▸ **INSTRUÇÕES DO EXERCÍCIO**
No texto sobre a doença de Woodrow Wilson, em que lugar ele ia discursar quando teve um colapso a 25 de Setembro?

▸ **TEXTO DA PÁGINA**
2 de Outubro de 1919. Woodrow Wilson, o então presidente dos Estados Unidos, sofre um extenso AVC (acidente vascular cerebral) que o deixa paralisado do lado esquerdo, incluindo a perda da visão do olho desse mesmo lado. O organismo de Wilson já lhe dera previamente sinais do desgaste físico a que o próprio se estava a submeter. Durante o mês anterior, o presidente propusera-se realizar uma gigantesca volta pelos Estados Unidos, promovendo directamente junto das populações a adesão dos Estados Unidos à Sociedade das Nações, proposta que estava a merecer uma grande resistência por parte dos senadores republicanos. As imagens acima são de um desses comícios, no caso aquele que teve lugar em 19 de Setembro em San Diego, na Califórnia. Como se pode ler nas legendas, tratava-se do 20º discurso que o presidente proferira nos últimos 15 dias... A 25 de Setembro, Woodrow Wilson, que contava então 62 anos, teve um colapso quando se preparava para discursar em Pueblo, no Colorado. O resto da tournée foi cancelada, e o presidente discretamente evacuado de volta à capital, Washington D.C., para tratamento e repouso. Viajando de comboio, o mais eficaz meio de transporte naquela época, só lá chegou dia 28 e poderá sido tarde demais. Na manhã deste dia de há cem anos, Edith Bolling, a esposa do presidente, foi a primeira a dar por ele inconsciente. Chamado, Cary T. Grayson, o médico pessoal do presidente encontrou-o com uma hemiparesia e fez o diagnóstico. Outros quatro médicos corroboraram-no.
O facto de Woodrow Wilson se encontrar naquelas condições era uma questão humana e clínica, mas o facto de ele ser também e sobretudo o presidente dos Estados Unidos tornava-a incontornavelmente política. A gravidade da condição do presidente não foi escondida, como se constata pela notícia deste jornal publicado no dia seguinte. Mas essa admissão só servia para ofuscar os aspectos mais pertinentes da questão da doença presidencial: saber como haviam sido afectadas as capacidades do presidente, não apenas as de continuar a desempenhar o seu cargo, como também as de regressar ao que fora. Sobre esses dois aspectos sensíveis, a esposa e o médico pessoal de Wilson conseguiram montar um verdadeiro baluarte intransponível à volta do enfermo, que não permitiu que os restantes membros da administração se apercebessem directamente do estado do presidente. Durante meses a fio, não foi permitida a admissão dos membros do executivo à presença do presidente e o país foi governado através de Edith Wilson, que levava as questões ao quarto do marido, dali saindo depois com instruções verbais para os destinatários e/ou com uma assinatura garatujada. A encenação não convenceu todos, mas a personalidade do vice-presidente Thomas R. Marshall, que seria o indigitado para assumir o cargo naquelas circunstâncias, mas que não o queria fazer em confronto aberto com o próprio presidente, acabou por possibilitar o arrastamento da situação enquanto Woodrow Wilson vagarosamente recuperava.

▸ **LINHAS FORNECIDAS**
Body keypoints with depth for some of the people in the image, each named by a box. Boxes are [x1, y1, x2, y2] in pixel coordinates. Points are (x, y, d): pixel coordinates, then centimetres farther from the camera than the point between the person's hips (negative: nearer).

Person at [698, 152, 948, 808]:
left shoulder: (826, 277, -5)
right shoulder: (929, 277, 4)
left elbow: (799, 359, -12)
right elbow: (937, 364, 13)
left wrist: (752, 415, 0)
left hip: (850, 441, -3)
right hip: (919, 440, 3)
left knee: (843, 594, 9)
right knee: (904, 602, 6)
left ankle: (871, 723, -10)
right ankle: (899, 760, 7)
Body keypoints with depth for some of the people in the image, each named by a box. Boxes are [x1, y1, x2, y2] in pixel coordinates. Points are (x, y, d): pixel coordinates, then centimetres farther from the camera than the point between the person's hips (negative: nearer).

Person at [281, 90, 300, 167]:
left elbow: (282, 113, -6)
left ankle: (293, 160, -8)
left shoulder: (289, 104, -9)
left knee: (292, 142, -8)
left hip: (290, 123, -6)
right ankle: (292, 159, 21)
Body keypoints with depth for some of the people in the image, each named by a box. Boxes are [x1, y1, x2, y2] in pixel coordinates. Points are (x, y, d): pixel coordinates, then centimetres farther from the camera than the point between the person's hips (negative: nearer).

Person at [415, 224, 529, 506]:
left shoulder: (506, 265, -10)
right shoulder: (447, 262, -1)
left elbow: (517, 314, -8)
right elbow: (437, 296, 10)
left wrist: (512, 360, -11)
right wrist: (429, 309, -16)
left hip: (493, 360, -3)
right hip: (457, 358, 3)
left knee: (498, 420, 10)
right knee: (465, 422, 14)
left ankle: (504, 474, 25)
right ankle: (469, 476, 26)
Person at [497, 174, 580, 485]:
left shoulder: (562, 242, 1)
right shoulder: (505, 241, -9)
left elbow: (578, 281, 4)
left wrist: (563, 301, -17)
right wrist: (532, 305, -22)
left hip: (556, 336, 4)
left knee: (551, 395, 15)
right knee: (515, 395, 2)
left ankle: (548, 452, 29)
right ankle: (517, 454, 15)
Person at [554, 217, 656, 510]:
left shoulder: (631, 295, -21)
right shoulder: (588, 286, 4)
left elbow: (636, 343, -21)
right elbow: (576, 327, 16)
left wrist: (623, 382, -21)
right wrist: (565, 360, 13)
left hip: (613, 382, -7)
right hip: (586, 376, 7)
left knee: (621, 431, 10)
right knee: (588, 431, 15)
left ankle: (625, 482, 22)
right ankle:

▸ **RESPOSTA ESCRITA**
Em Pueblo, no Colorado.